On l'appelle d'ordinaire le « patient expert ». Mais l'Académie nationale de médecine lui préfère un autre terme, celui de « patient partenaire ». C'est l'une des recommandations qu'elle fait dans son rapport adopté le 14 mai 2024. Sa version intégrale, c'est par ici.
Le patient partenaire c'est quoi ?
Ce concept, qu'il soit défini comme partenaire ou expert « est un tournant majeur sur le long chemin de l'évolution sociétale en médecine », explique l'Académie, issu notamment de la loi sur les droits des malades du 4 mars 2002. Ce fut à l'origine une revendication des personnes touchées par le SIDA qui ont créé des associations pour mettre fin à l'ostracisme dont elles étaient victimes et accélérer la recherche de traitements, donnant ainsi naissance au principe d'une « médecine participative ». Pour en finir avec l'omnipotence des médecins ?
L'existence d'un « savoir »
C'est reconnaître chez le patient atteint d'une maladie chronique l'existence d'un « savoir » fondé sur sa propre expérience, qui lui permet, tout d'abord, de participer de manière active à son propre traitement et de s'impliquer dans les décisions médicales. Mais c'est aussi l'inviter à la partager avec d'autres patients ; on parle alors de pair-aidance. Les champs d'application sont vastes mais deux exemples… Suite à l'amputation d'un membre, il peut aider à faire face au psycho-trauma et guider ses pairs sur le chemin de la réadaptation. Ou encore accompagner des patients avec des troubles psy en partageant son vécu de malade (Pair-aidance en psy : 10 ans après les débuts, où en est-on?).

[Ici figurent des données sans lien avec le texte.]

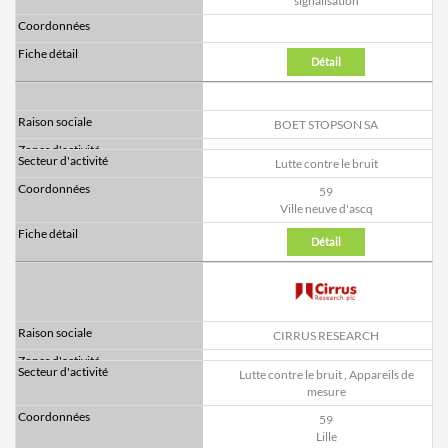
signalisation
Détail
BOET STOPSON SA
Lutte contre le bruit
59
Ville neuve d'ascq
Détail
CIRRUS RESEARCH
Lutte contre le bruit
,
Appareils de
mesure
59
Lille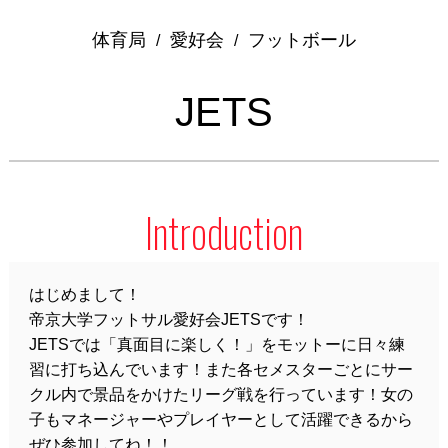
体育局
愛好会
フットボール
/
/
JETS
Introduction
はじめまして！
帝京大学フットサル愛好会JETSです！
JETSでは「真面目に楽しく！」をモットーに日々練
習に打ち込んでいます！また各セメスターごとにサー
クル内で景品をかけたリーグ戦を行っています！女の
子もマネージャーやプレイヤーとして活躍できるから
ぜひ参加してね！！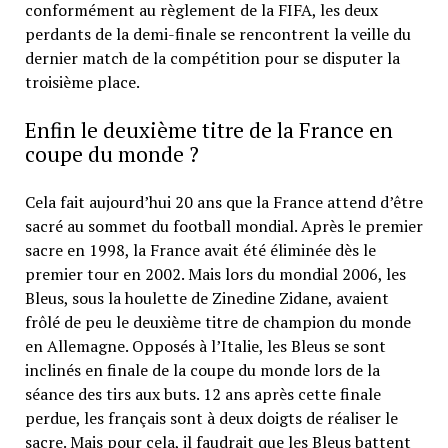
conformément au règlement de la FIFA, les deux
perdants de la demi-finale se rencontrent la veille du
dernier match de la compétition pour se disputer la
troisième place.
Enfin le deuxième titre de la France en
coupe du monde ?
Cela fait aujourd’hui 20 ans que la France attend d’être
sacré au sommet du football mondial. Après le premier
sacre en 1998, la France avait été éliminée dès le
premier tour en 2002. Mais lors du mondial 2006, les
Bleus, sous la houlette de Zinedine Zidane, avaient
frôlé de peu le deuxième titre de champion du monde
en Allemagne. Opposés à l’Italie, les Bleus se sont
inclinés en finale de la coupe du monde lors de la
séance des tirs aux buts. 12 ans après cette finale
perdue, les français sont à deux doigts de réaliser le
sacre. Mais pour cela, il faudrait que les Bleus battent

Son rôle s'est ensuite élargi à la collaboration avec des étudiants en santé (rôle de patient-enseignant), des chercheurs (rôle de co-chercheur) ou encore les instances décisionnelles (rôle des Associations de patients).
Pourquoi plutôt partenaire ?
Pourquoi privilégier le terme partenaire à celui d'expert ? « Cette décision découle de plusieurs arguments, notamment la difficulté de définir l'expertise, le risque d'opposer l'expertise du patient à celle des professionnels de santé et la restriction du terme par rapport à la diversité des rôles des patients dans le système de santé », justifie l'Académie. « Le concept de patient partenaire doit être vu comme un moyen d'améliorer l'efficacité des soins en général et la relation thérapeutique en particulier », ajoute son rapport qui vante la nécessité d'une « co-construction ».
« Le développement à côté de la médecine de précision (pour les patients) d'une médecine participative (avec les patients) contribue au développement d'une médecine apportant en même temps les meilleurs traitements médicaux et les meilleurs soins humains », ajoute l'institution.
Des garde-fous nécessaires
En 19 pages, ce rapport éclairant passe en revue de nombreux points : ne pas déresponsabiliser les médecins, faire éventuellement de ces patients des « co-chercheurs » ou encore envisager une rémunération… Il appelle également à la vigilance. « Des garde-fous doivent être mis en place pour éviter des démarches illégitimes pouvant aboutir à des non-sens médicaux ou des dérives mercantiles, voire sectaires ». Pour éviter la recrudescence de patients autoproclamés, chacun doit « pouvoir bénéficier d'une formation », actuellement délivrée dans plusieurs universités et/ou par des associations de patients (Formation intervenant pair : aider l'autre face à l'épreuve). Ses auteurs entendent donc « vérifier la légitimité des patients partenaires via une charte ».